Welcome! Wow, are you a sight for sore eyes, all shiny and new, unwrinkled, unblemished, full of hope and promise and expectations great and small. No pressure, but I’m expecting you to be big. I’m expecting you to be exciting. I’m expecting you to be a turning point in my life. Like I said–no pressure.
I have so many ideas for you, 2015. Like quitting sugar, for instance. Or at least cutting way, way, WAY back on my sugar intake. I’m not sure I can call it full-on quits with my sweet tooth forever and ever, but we can at least take a break. It’s part of my overall re-commitment to my health and fitness. These pounds that have crept on over the past few months aren’t going to go away by themselves, after all. And I’ve got a half-marathon coming up in March that I need to start training for, so it’s time to get serious about eating right, ditching the junk and staying on top of my running.
You’re also going to be a year of writing, both in my blog and in my personal journal. My writing has been quite sporadic of late but I’m ready to dust off the keyboard and get back to writing on a regular basis. It’s good for me. And if I’m able to provide some encouragement to a reader or two along the way, that’s great, but I really need to write for me. To remind myself of all the things that God has done and is doing in my life, all the ways He’s using me, all the times He’s comforted and provided for me at just the right time. I need those reminders.
I’ve got lots of other plans for you, too, 2015, such as taking at least one big trip this year and getting back on track with my budget and paring down my wardrobe to those items which I truly love and feel good wearing. I want to get back into a small group Bible study of some sort and spend more time fellowshipping with my friends and less time plopped in front of the TV. I want to give more money to charitable causes near and dear to my heart than ever before. I still want to be committed to excellence at my job, but when I’m away from work, I want to think about and worry about work much, much less. There is so much more to life than work, you know.

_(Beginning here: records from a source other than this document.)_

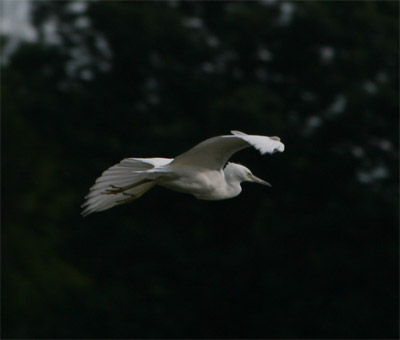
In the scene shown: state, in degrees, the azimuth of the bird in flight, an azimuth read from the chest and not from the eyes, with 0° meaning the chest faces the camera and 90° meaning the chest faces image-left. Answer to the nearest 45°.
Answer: approximately 270°
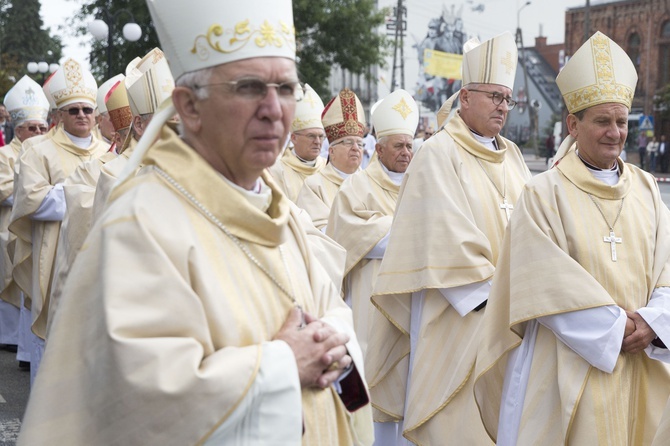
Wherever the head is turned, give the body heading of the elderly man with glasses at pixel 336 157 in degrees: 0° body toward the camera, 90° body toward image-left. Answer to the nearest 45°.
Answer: approximately 315°

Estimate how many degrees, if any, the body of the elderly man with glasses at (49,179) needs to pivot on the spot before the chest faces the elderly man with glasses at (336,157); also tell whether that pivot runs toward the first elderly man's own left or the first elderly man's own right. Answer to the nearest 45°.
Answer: approximately 45° to the first elderly man's own left

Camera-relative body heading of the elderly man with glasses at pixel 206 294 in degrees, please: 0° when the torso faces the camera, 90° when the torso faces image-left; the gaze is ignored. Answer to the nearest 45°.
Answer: approximately 315°

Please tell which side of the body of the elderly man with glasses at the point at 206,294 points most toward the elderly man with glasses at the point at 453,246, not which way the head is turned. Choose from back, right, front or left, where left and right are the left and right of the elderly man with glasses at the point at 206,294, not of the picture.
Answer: left

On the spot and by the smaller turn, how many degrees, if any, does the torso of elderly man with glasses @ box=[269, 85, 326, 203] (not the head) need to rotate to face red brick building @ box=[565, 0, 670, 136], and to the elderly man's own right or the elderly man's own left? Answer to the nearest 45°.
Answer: approximately 90° to the elderly man's own left

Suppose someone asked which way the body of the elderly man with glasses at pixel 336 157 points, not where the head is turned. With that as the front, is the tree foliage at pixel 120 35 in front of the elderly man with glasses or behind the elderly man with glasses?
behind

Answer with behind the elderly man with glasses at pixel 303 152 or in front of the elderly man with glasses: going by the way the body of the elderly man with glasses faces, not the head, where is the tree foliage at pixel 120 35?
behind

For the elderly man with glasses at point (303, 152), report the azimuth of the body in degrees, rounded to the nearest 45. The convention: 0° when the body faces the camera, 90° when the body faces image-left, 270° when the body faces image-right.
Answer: approximately 315°

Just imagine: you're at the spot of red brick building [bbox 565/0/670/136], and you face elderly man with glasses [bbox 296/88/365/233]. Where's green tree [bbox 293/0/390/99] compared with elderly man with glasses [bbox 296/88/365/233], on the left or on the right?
right

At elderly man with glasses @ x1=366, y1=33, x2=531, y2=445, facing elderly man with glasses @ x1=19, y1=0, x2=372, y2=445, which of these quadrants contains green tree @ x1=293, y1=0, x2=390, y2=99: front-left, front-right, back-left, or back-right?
back-right

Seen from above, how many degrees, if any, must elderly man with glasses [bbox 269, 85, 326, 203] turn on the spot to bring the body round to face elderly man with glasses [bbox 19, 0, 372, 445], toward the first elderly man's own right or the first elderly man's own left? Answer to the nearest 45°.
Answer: approximately 45° to the first elderly man's own right

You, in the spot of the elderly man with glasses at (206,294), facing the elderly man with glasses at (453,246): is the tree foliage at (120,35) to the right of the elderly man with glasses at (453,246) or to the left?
left
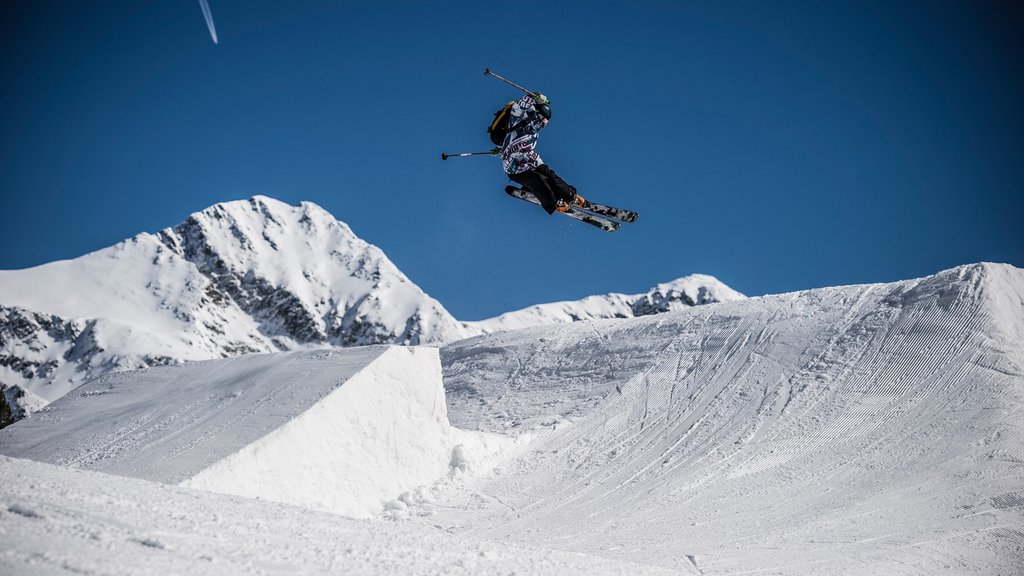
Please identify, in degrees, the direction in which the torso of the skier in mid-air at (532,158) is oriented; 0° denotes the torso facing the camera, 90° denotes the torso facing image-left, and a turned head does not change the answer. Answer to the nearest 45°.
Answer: approximately 270°

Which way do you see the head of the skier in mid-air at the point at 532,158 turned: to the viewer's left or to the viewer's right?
to the viewer's right
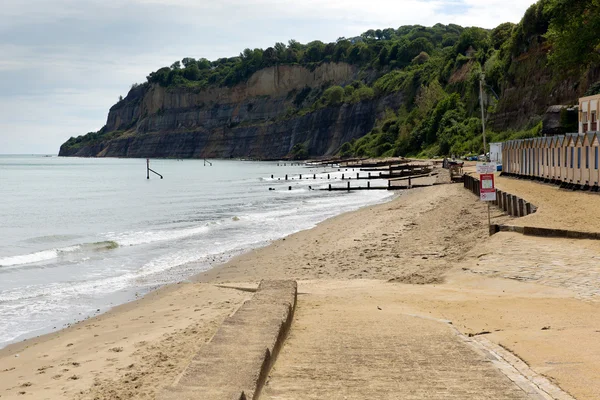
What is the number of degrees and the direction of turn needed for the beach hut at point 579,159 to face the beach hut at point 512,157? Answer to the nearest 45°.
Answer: approximately 135° to its right

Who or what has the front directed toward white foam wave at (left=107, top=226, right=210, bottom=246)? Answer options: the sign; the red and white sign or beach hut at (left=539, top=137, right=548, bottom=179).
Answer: the beach hut

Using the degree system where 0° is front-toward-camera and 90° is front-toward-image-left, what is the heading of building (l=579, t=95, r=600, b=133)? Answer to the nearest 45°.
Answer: approximately 45°

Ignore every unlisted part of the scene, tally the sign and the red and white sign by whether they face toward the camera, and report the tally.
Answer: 2

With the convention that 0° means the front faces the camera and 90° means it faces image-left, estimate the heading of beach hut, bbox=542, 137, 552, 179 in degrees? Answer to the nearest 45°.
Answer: approximately 45°

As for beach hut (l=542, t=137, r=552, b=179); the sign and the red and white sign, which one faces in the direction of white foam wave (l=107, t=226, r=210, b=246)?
the beach hut

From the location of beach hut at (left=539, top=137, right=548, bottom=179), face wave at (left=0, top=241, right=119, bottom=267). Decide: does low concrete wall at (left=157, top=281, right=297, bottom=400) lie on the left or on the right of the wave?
left

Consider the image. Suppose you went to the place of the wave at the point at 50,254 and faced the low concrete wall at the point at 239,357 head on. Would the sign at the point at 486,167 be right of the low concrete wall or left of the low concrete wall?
left

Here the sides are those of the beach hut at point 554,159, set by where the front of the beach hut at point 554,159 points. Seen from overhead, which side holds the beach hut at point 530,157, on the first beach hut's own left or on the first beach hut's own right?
on the first beach hut's own right

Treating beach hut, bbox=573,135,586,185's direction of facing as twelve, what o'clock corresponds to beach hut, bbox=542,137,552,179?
beach hut, bbox=542,137,552,179 is roughly at 4 o'clock from beach hut, bbox=573,135,586,185.

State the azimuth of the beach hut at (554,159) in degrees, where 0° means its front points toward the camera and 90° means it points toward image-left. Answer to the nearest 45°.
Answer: approximately 45°

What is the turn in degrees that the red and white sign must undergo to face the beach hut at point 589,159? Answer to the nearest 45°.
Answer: approximately 135° to its left

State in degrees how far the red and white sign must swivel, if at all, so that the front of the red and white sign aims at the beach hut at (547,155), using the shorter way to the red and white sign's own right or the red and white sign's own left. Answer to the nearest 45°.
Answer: approximately 180°

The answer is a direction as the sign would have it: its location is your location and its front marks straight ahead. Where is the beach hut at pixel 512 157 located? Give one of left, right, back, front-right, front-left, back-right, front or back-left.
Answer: back

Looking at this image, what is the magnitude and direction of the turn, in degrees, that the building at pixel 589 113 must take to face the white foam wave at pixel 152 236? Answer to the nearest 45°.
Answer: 0° — it already faces it
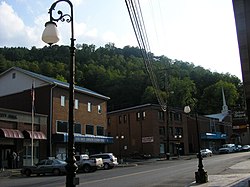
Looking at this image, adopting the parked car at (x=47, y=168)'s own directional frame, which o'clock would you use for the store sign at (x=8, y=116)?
The store sign is roughly at 2 o'clock from the parked car.

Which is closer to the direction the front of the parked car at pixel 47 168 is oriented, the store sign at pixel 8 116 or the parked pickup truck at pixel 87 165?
the store sign

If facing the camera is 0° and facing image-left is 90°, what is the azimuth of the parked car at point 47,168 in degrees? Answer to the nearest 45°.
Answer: approximately 90°

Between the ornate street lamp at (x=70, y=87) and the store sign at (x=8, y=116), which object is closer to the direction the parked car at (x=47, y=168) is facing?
the store sign

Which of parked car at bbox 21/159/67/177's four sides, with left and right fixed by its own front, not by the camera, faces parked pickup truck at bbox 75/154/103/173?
back

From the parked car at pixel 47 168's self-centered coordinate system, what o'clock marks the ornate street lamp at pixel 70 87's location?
The ornate street lamp is roughly at 9 o'clock from the parked car.
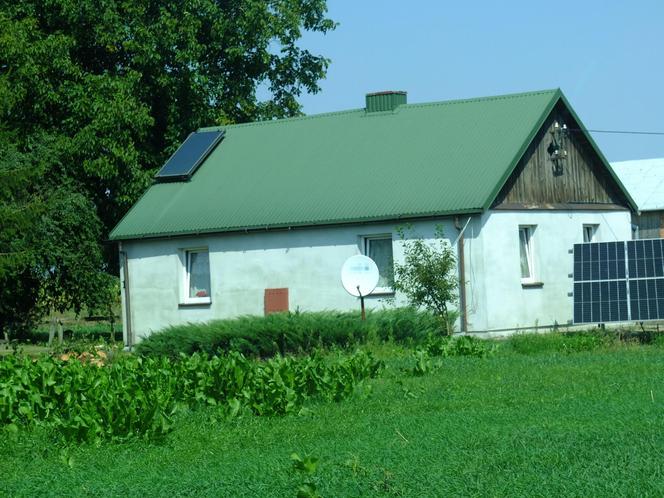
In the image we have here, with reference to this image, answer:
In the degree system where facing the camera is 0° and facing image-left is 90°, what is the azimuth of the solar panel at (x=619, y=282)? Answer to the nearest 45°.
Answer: approximately 0°

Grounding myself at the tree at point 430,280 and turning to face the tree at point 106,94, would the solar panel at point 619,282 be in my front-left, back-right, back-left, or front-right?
back-right

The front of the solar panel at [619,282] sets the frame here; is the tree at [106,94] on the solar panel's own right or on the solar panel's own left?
on the solar panel's own right

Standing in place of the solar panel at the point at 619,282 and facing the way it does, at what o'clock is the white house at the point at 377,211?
The white house is roughly at 4 o'clock from the solar panel.

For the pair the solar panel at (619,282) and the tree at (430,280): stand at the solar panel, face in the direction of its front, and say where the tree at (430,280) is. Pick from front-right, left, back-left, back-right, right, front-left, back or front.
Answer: right
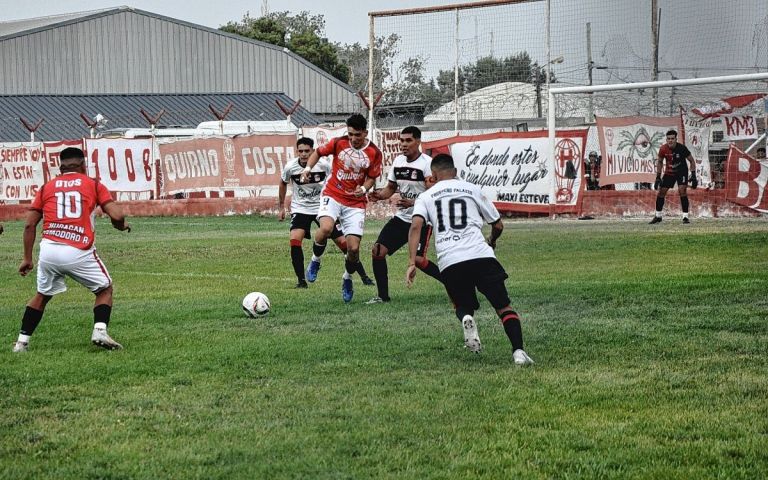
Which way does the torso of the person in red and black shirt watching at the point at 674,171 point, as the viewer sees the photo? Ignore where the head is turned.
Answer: toward the camera

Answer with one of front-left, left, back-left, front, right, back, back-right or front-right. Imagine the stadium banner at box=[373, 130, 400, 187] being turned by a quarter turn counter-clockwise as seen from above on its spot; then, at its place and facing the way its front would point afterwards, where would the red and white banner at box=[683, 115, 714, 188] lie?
front-right

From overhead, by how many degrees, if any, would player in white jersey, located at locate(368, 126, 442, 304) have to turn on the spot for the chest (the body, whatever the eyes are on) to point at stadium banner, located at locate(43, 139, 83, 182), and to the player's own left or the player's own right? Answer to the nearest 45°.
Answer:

Most of all, 2015, I want you to be a year of BIG DREAMS. And frankly, I don’t quite know what those dreams are just yet. But I do know that too often I settle for little, puny dreams, if I bother to dream at all, because those puny dreams are rather attainable and probably won’t let me down. And dreaming big can be really hard and scary and disappointing. But I’m pretty sure that God has much more in store for me than I’ve been willing to let myself dream of, and it’s time I started expanding my boundaries when it comes to dreaming and asking and praying.